Output range, inclusive: from the line containing "(De Genesi adversus Manicheos libr" to the line containing "Nevertheless, millions of". Restate those lines from the data below word for word and only those.

-------- Exercise data

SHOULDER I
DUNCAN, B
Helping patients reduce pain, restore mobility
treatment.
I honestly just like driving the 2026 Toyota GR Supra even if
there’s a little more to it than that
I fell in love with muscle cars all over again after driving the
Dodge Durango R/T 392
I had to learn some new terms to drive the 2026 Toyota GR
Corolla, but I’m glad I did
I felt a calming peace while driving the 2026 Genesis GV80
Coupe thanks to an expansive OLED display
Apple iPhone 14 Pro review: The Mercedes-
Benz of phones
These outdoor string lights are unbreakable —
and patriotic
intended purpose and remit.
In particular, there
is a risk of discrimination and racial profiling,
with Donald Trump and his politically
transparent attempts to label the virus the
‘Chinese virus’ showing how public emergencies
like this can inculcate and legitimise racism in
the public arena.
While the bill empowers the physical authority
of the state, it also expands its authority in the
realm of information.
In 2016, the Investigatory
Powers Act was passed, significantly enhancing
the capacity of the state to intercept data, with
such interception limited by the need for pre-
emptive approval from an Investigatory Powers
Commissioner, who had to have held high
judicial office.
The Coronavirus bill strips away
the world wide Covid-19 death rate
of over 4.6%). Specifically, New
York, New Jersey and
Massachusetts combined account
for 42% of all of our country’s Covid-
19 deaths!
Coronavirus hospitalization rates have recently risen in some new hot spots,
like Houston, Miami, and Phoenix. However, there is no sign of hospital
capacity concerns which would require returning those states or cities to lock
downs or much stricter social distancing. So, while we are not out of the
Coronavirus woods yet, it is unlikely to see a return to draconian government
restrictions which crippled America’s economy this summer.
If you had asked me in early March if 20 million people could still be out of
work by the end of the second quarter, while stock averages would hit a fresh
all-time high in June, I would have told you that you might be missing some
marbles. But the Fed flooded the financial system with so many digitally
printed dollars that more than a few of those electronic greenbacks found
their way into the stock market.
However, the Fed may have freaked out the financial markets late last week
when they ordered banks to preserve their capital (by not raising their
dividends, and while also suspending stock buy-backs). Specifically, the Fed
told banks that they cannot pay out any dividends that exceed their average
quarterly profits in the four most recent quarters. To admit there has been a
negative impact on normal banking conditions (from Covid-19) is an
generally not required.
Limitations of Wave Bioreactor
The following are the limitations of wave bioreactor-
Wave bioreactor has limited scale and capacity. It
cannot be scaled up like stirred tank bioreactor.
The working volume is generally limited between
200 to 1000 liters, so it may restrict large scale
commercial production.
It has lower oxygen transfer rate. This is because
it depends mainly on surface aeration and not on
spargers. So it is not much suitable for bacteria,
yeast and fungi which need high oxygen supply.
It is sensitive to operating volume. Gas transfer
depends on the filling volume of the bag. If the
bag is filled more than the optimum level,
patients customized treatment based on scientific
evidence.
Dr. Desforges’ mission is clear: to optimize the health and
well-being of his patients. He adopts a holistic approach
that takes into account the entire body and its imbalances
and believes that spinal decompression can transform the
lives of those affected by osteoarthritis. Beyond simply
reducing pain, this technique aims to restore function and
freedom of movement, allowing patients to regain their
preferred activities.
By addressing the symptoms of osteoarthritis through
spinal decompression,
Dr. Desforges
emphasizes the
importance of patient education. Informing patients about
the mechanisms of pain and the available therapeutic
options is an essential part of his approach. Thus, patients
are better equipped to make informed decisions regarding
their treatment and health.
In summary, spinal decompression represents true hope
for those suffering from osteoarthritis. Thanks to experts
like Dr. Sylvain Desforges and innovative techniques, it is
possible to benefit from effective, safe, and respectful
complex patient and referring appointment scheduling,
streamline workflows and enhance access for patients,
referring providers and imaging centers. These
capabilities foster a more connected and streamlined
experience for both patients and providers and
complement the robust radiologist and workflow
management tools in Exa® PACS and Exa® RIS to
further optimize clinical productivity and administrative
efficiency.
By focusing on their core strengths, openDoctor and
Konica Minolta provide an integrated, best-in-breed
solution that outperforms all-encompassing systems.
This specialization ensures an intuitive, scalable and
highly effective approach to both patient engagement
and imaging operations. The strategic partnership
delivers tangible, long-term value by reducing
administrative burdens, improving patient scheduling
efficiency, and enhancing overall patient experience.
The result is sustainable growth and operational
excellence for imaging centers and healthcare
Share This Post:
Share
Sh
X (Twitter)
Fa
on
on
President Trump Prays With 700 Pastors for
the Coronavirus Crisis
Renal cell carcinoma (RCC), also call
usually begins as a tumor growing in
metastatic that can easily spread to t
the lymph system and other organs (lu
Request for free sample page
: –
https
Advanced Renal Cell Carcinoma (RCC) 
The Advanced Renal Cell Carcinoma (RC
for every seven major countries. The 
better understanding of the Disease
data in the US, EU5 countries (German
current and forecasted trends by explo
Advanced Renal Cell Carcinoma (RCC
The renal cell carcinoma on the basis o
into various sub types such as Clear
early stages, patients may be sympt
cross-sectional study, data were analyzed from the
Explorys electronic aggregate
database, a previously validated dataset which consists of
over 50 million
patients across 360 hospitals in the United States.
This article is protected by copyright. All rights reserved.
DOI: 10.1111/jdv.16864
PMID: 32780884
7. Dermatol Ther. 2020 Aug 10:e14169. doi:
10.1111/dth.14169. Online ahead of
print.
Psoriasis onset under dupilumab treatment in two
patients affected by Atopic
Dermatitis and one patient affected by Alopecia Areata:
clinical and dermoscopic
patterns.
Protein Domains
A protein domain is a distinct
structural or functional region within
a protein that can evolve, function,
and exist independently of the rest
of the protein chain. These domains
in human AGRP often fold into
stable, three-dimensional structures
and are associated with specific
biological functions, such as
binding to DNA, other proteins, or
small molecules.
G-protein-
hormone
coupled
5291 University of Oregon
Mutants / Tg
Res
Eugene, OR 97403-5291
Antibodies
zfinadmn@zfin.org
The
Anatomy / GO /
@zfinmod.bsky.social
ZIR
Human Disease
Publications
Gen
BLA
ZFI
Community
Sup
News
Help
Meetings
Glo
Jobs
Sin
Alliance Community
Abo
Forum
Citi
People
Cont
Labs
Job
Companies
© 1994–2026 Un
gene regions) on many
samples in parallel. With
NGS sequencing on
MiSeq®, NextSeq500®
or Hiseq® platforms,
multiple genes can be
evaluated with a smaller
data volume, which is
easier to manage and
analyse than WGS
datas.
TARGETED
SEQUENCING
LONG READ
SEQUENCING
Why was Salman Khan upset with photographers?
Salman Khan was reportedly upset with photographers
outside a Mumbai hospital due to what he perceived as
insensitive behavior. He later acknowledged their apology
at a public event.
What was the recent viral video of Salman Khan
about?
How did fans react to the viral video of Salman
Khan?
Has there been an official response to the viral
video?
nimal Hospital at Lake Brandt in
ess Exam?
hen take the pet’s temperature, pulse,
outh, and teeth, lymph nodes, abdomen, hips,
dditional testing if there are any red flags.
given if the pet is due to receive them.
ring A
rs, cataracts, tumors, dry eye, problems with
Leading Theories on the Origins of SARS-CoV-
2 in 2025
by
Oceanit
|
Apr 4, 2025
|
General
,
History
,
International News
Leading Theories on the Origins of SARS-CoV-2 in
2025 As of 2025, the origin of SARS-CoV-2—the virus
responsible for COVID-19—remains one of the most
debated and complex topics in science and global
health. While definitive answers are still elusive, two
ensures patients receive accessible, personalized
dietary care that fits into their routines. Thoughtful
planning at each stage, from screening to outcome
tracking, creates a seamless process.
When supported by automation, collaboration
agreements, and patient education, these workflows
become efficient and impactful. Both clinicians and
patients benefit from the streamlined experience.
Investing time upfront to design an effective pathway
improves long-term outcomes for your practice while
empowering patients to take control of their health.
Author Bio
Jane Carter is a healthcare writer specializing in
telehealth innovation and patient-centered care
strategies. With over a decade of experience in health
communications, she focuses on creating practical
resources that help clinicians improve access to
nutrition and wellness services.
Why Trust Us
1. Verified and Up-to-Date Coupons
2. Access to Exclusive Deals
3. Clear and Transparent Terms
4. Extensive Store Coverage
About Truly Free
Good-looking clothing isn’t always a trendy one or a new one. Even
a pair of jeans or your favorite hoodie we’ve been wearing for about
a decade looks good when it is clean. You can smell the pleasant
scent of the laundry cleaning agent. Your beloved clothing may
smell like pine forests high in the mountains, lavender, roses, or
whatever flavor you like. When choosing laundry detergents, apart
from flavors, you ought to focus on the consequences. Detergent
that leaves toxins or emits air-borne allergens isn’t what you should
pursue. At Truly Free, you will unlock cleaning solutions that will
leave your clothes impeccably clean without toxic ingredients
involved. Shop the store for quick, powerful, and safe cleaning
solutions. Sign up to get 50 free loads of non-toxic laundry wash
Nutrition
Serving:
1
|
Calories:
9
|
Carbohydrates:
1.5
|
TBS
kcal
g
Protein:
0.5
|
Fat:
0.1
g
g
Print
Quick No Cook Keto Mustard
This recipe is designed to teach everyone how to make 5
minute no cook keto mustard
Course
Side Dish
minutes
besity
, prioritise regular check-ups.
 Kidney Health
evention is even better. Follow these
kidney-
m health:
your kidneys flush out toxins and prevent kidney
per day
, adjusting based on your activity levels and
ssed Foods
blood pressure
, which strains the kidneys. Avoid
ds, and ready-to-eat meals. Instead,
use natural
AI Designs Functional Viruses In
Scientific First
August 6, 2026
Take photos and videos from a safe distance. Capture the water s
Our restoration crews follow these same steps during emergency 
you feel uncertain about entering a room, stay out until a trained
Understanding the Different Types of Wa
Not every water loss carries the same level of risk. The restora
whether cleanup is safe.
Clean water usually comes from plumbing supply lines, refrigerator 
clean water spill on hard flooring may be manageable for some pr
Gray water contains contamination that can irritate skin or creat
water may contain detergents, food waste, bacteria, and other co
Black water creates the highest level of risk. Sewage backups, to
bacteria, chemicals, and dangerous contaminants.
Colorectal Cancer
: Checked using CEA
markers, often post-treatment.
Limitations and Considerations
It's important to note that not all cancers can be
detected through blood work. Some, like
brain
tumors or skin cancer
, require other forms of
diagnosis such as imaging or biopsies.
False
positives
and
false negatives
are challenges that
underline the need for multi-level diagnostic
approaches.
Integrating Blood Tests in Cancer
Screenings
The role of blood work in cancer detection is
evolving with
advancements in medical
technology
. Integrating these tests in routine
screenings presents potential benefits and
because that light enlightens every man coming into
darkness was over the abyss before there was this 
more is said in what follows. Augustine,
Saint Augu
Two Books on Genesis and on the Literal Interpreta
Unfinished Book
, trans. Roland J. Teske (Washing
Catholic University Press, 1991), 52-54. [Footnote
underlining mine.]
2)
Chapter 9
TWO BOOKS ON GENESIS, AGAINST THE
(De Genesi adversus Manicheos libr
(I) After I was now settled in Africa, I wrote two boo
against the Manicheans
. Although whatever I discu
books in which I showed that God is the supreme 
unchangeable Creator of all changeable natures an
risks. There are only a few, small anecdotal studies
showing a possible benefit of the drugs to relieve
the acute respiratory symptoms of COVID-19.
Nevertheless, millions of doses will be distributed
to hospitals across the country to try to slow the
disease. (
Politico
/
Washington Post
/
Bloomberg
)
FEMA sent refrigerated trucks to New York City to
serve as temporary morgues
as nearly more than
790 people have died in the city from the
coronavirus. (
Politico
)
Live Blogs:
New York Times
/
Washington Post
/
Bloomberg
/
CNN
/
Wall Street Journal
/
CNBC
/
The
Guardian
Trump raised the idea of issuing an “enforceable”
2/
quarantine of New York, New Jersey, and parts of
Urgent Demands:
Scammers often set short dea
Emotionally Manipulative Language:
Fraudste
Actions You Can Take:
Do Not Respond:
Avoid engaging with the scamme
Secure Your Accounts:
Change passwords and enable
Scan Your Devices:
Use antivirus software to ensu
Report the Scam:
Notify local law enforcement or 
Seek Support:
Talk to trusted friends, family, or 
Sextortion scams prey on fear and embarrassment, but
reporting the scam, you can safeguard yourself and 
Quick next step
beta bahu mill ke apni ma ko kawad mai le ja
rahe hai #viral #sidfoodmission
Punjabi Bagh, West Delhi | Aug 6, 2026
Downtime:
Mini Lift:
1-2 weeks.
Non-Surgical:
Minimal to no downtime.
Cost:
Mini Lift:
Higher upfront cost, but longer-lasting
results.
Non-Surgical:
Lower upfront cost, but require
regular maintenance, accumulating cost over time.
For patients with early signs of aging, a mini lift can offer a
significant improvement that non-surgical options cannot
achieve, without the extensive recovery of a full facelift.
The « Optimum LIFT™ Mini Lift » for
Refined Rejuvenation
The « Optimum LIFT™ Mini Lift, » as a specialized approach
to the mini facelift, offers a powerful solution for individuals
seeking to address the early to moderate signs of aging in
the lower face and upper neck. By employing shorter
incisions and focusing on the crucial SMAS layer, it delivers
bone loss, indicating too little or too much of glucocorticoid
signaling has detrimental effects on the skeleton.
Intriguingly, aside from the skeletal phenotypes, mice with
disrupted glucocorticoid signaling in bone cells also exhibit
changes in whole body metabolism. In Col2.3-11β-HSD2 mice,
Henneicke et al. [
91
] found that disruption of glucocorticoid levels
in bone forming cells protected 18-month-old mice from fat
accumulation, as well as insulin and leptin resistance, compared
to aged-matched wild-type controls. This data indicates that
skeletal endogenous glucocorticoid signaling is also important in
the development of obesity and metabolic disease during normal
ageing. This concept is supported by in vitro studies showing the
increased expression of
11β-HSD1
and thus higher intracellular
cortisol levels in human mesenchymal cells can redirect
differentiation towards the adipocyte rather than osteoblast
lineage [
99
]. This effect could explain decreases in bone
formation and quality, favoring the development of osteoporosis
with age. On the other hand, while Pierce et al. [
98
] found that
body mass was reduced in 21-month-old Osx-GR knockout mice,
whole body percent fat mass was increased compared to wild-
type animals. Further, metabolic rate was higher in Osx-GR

----------------

• Written response
(De Genesi adversus Manicheos libr
(I) After I was now settled in Africa, I wrote two boo
against the Manicheans
. Although whatever I discu
books in which I showed that God is the supreme 
unchangeable Creator of all changeable natures an
risks. There are only a few, small anecdotal studies
showing a possible benefit of the drugs to relieve
the acute respiratory symptoms of COVID-19.
Nevertheless, millions of doses will be distributed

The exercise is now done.